ISIS seized weapons in Palmyra, US might strike them if Russia doesn’t – US general
Several thousand Islamic State (IS, formerly ISIS/ISIL) fighters launched an all-out assault on Palmyra – and the nearby modern city of Tadmur – over the weekend, overwhelming the Syrian garrison by Sunday. Most of the civilian population has been evacuated, according to the governor of Homs Province. However, some of the defenders’ military hardware may have fallen into the terrorists’ hands.
"We believe it includes some armored vehicles and various guns and other heavy weapons, possibly some air defense equipment,” Lieutenant-General Stephen Townsend, commander of Operation Inherent Resolve, told reporters on Wednesday.
Asked to clarify what kind of weapons the terrorists had, the senior military officer in the US-led coalition against IS declined to elaborate, pointing out that he said they “might” have seized some. “I don’t care to characterize the size, type, or number – any of that.”
“Basically, anything they seize poses a threat to the coalition,” Townsend said. “If the Russians and the regime don’t strike it, we will,” he added.

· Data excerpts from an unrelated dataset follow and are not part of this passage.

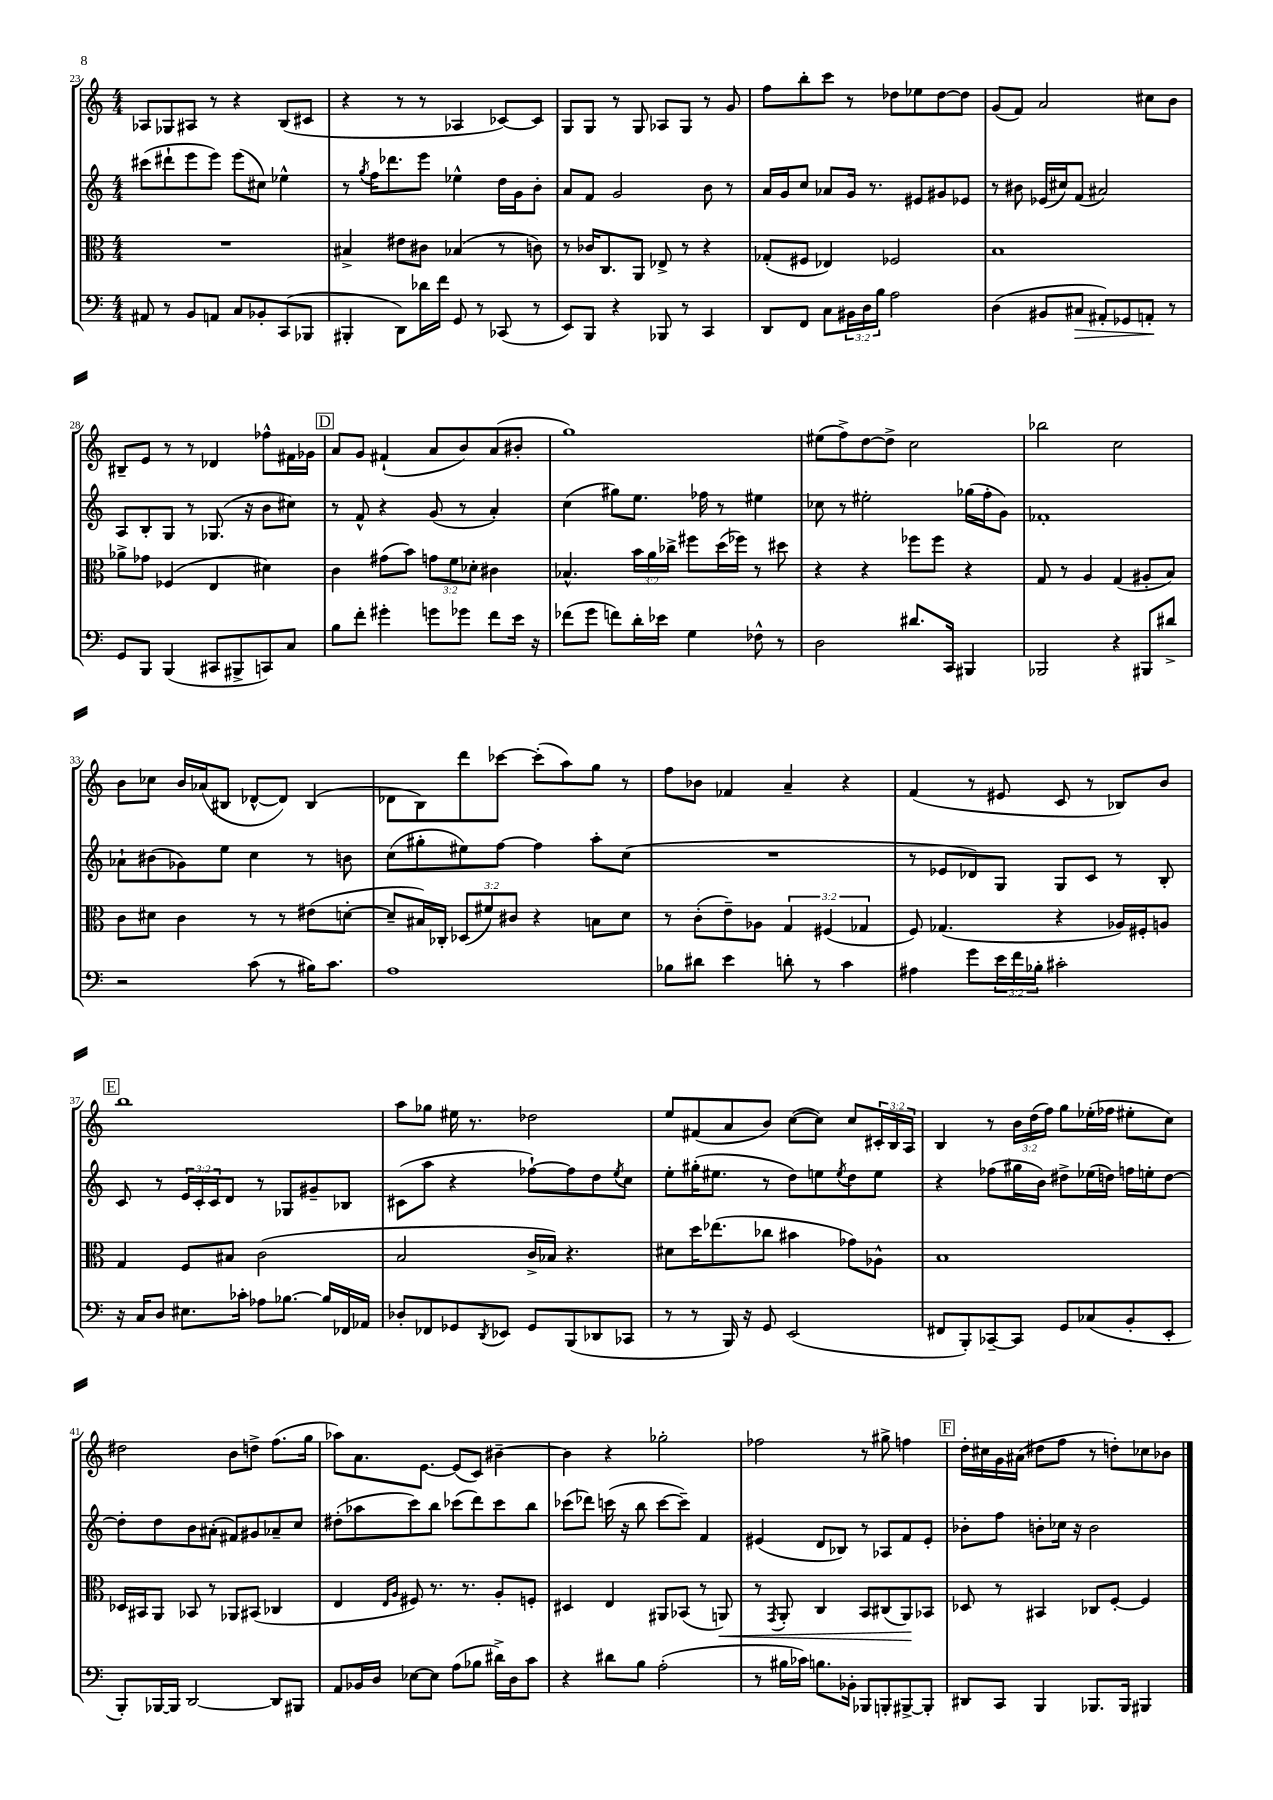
<<
\new StaffGroup <<
\new Staff = "s0" {
    \clef treble \key c \major \numericTimeSignature \time 4/4 \override Staff.TupletNumber.text = #tuplet-number::calc-fraction-text
    aes8 ges8 ais8 r8 r4 b8( cis'8 |
    r4 r8 r8 aes4 ces'8~) ces'8 |
    g8 g8 r8 g8 aes8 g8 r8 g'8 |
    f''8 b''8-. c'''8 r8 des''8 ees''8 des''8~ des''8 |
    g'8( f'8) a'2 cis''8 b'8 |
    bis8-- e'8 r8 r8 des'4 fes''8-^ fis'16 ges'16 |
    \mark \markup { \box "D" } a'8 g'8 fis'4-!( a'8 b'8) a'8( bis'8-. |
    g''1) |
    eis''8( f''8->) d''8~ d''8-> c''2 |
    bes''2 c''2 |
    b'8 ces''8 b'16 aes'16( bis8 des'8~-^ des'8) bis4( |
    des'8 b8) d'''8 ces'''8~ ces'''8-.( a''8) g''8 r8 |
    f''8 bes'8 fes'4 a'4-- r4 |
    f'4( r8 eis'8 c'8 r8 bes8) b'8 |
    \mark \markup { \box "E" } b''1 |
    a''8 ges''8 eis''16 r8. des''2 |
    e''8 fis'8( a'8 b'8) c''8~( c''8) c''8 \tuplet 3/2 { cis'16-. b16 a16 } |
    b4 r8 \tuplet 3/2 { b'16 d''16( f''16) } g''8 ees''16-.( fes''16 eis''8-. c''8) |
    dis''2 b'8 d''8-> f''8.( g''16 |
    aes''8) a'8. e'8.~ e'8( c'8) bis'4~-- |
    bis'4 r4 ges''2-. |
    fes''2 r8 gis''8-> f''4 |
    \mark \markup { \box "F" } d''16-. cis''16 g'16 ais'16( dis''8 f''8 r8 d''8-.) ces''8 bes'8 \bar "|." |
}
\new Staff = "s1" {
    \clef treble \key c \major \numericTimeSignature \time 4/4 \override Staff.TupletNumber.text = #tuplet-number::calc-fraction-text
    cis'''8( dis'''8-! e'''8 e'''8) e'''8( cis''8) ees''4-^ |
    r8 \acciaccatura { g''8 } f''16 des'''8. e'''8 ees''4-^ d''16 g'16 b'8-. |
    a'8 f'8 g'2 b'8 r8 |
    a'16 g'16 c''8 aes'8 g'16 r8. eis'8 gis'8 ees'8 |
    r8 bis'8 ees'16( cis''16) f'8( ais'2) |
    a8 b8-. g8 r8 ges8.( r16 b'8 cis''8) |
    \mark \markup { \box "D" } r8 f'8-^ r4 g'8( r8 a'4-.) |
    c''4( gis''8) e''8. fes''16 r8 eis''4 |
    ces''8 r8 eis''2-. ges''16( f''16-. g'8) |
    fes'1-. |
    aes'8-! bis'8( ges'8) e''8 c''4 r8 b'8 |
    c''8( gis''8-. eis''8) f''8~ f''4 a''8-. c''8( |
    R1 |
    r8 ees'8 des'8) g8 g8 c'8 r8 b8-. |
    \mark \markup { \box "E" } c'8 r8 \tuplet 3/2 { e'16 c'16-. c'16 } d'8 r8 ges8 gis'8-- bes8 |
    cis'8( a''8 r4 fes''8~-!) fes''8 d''8 \acciaccatura { e''8 } c''8 |
    e''8-. gis''16-.( eis''8. r8 d''8) e''8 \acciaccatura { e''8 } d''8 e''8 |
    r4 fes''8( gis''16 b'16) dis''8-> ees''16( d''16) f''16 e''16-. d''8~ |
    d''8-. d''8 b'8 ais'8-.( fis'8) gis'8 aes'8-- c''8 |
    dis''8-.( aes''8 c'''8) b''8 ces'''8( d'''8) ces'''8 b''8 |
    ces'''8( des'''8) c'''16( r16 b''8 c'''8~ c'''8--) f'4 |
    eis'4( d'8 bes8) r8 aes8 f'8 eis'8-. |
    \mark \markup { \box "F" } bes'8-. f''8 b'8-. ces''16 r16 b'2 \bar "|." |
}
\new Staff = "s2" {
    \clef alto \key c \major \numericTimeSignature \time 4/4 \override Staff.TupletNumber.text = #tuplet-number::calc-fraction-text
    R1 |
    bis4-> eis'8 cis'8 bes4( r8 c'8) |
    r8 ces'16 c8. a,8 ees8-> r8 r4 |
    ges8-.( fis8 ees4) fes2 |
    b1 |
    aes'8-> ges'8 fes4( e4 dis'4) |
    \mark \markup { \box "D" } c'4 gis'8( b'8) \tuplet 3/2 { g'8 f'8 des'8-. } cis'4 |
    bes4.-^ \tuplet 3/2 { b'16 a'16 ces''16-> } fis''8 d''16( fes''16) r8 dis''8 |
    r4 r4 fes''8 fes''8 r4 |
    g8 r8 a4 g4( ais8-. b8) |
    c'8 dis'8 c'4 r8 r8 eis'8( d'8~-. |
    d'8-- bis16) ces16-. \tuplet 3/2 { des8( fis'8) cis'8 } r4 b8 d'8 |
    r8 c'8-.( e'8--) aes8 \tuplet 3/2 { g4 fis4( ges4 } |
    f8) ges4.( r4 aes16) fis16-. a8 |
    \mark \markup { \box "E" } g4 f8 bis8 c'2( |
    b2 c'16-> bes16) r4. |
    dis'8 d''16 ees''8.( ces''8 bis'4 ges'8) aes8-^ |
    b1 |
    des16 bis,16 a,8 bes,8 r8 aes,8 bis,8( ces4 |
    e4 \grace { e16 a16 } fis8) r8. r8. a8-. f8-. |
    dis4 e4 ais,8 bes,8( r8 a,8\<) |
    r8 \acciaccatura { g,8 } a,8-. c4 b,8 cis8( a,8\!) bes,8 |
    \mark \markup { \box "F" } des8 r8 bis,4 ces8 f8~-. f4 \bar "|." |
}
\new Staff = "s3" {
    \clef bass \key c \major \numericTimeSignature \time 4/4 \override Staff.TupletNumber.text = #tuplet-number::calc-fraction-text
    ais,8 r8 b,8 a,8 c8 bes,8-. c,8( bes,,8 |
    bis,,4-. d,8) des'16 f'16 g,8 r8 ces,8( r8 |
    e,8) b,,8 r4 bes,,8 r8 c,4 |
    d,8 f,8 c8 \tuplet 3/2 { bis,16 d16 b16 } a2 |
    d4( bis,8 cis8\> ais,8-.) ges,8 a,8-.\! r8 |
    g,8 b,,8 b,,4( cis,8 bis,,8-> c,8) c8 |
    \mark \markup { \box "D" } b8 f'8-. gis'4-. g'8 ges'8 f'8 e'16 r16 |
    fes'8( g'8 f'8) d'16-. ees'16 g4 fes8-^ r8 |
    d2 dis'8. c,16 bis,,4 |
    bes,,2 r4 bis,,8 dis'8-> |
    r2 c'8( r8 bis16) c'8. |
    a1 |
    bes8 dis'8 e'4 d'8-. r8 c'4 |
    ais4 g'8 \tuplet 3/2 { e'16 f'16 bes16-. } cis'2-. |
    \mark \markup { \box "E" } r16 c16 d8 eis8. ces'16-. aes8 bes8.~ bes16 fes,16 aes,16 |
    des8-. fes,8 ges,8 \acciaccatura { d,8 } ees,8 ges,8 b,,8( des,8 ces,8 |
    r8 r8 b,,16) r16 g,8 e,2( |
    fis,8 b,,8-.) ces,8~-- ces,8 g,8 ces8( b,8-. e,8-. |
    b,,8-.) bes,,16~ bes,,16 d,2~ d,8 bis,,8 |
    a,8 bes,16 d16 ees8~ ees8 a8( bes8 dis'16->) d16 c'8 |
    r4 dis'8 b8 a2-.( |
    r8 bis16 ces'16) b8. bes,16-. bes,,8 b,,8-. bis,,8~-> bis,,8-. |
    \mark \markup { \box "F" } dis,8 c,8 b,,4 bes,,8. bes,,16 bis,,4 \bar "|." |
}
>>
>>
\layout { \context { \Score currentBarNumber = #23 } }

The general called the loss of Palmyra an “embarrassment” to Russia, whose expeditionary force had aided the Syrian government in liberating the city from Islamic State in March.
“I expect that the Russians and the regime will address it here in short order,” Townsend said, referring to the Syrian government. “They lost it, it’s up to them to take it back.”
Syrian President Bashar Assad accused the US-led coalition of turning a blind eye to the terrorists’ major offensive.
“This is the response to what's happening in Aleppo, the advancement of the Syrian Arab Army, and they wanted to make this... or let's say, to undermine the victory in Aleppo,” Assad told RT.
“We liberated Palmyra before, we will liberate it once again. This is war, sometimes you win and sometimes you lose,” Assad told Rossiya 24 television on Wednesday.
Last week, US President Barack Obama waived a ban on shipping weapons into Syria to arm “foreign forces, irregular forces, groups or individuals engaged in supporting or facilitating ongoing US military operations.” The Pentagon also announced another 200 US troops will be sent into Syria, raising the number of US forces operating in the country to 500.
Gen. Townsend explained the troops were needed to “train additional Syrian partners” to prepare the advance on Raqqa, the city in eastern Syria that Islamic State has declared its capital. Referring to that operation as “the biggest and most complex thing” the US has undertaken in Syria to date, Townsend said that more forces were needed to overcome the expected IS resistance.
No US advisers are working with the Turkish troops or their “partner forces” in northern Syria, which are advancing on the IS-held city of Al-Bab, but Townsend did not exclude the cooperation resuming at some point in the future.
Al-Bab lies south of the 20-kilometer buffer zone that Turkey initially said it wanted to establish when it launched Operation Euphrates Shield at the end of August. Taking it would advance the Turkish objective of separating the Kurdish-held territory in Afrin from the US-backed Kurds in Manbij and Kobani.
“I don’t see that as a great concern for us,” Townsend said, adding that Al-Bab being under IS control is enough of a reason for the Turks or anyone else to take the city, a strategically important buffer between Aleppo and Raqqa.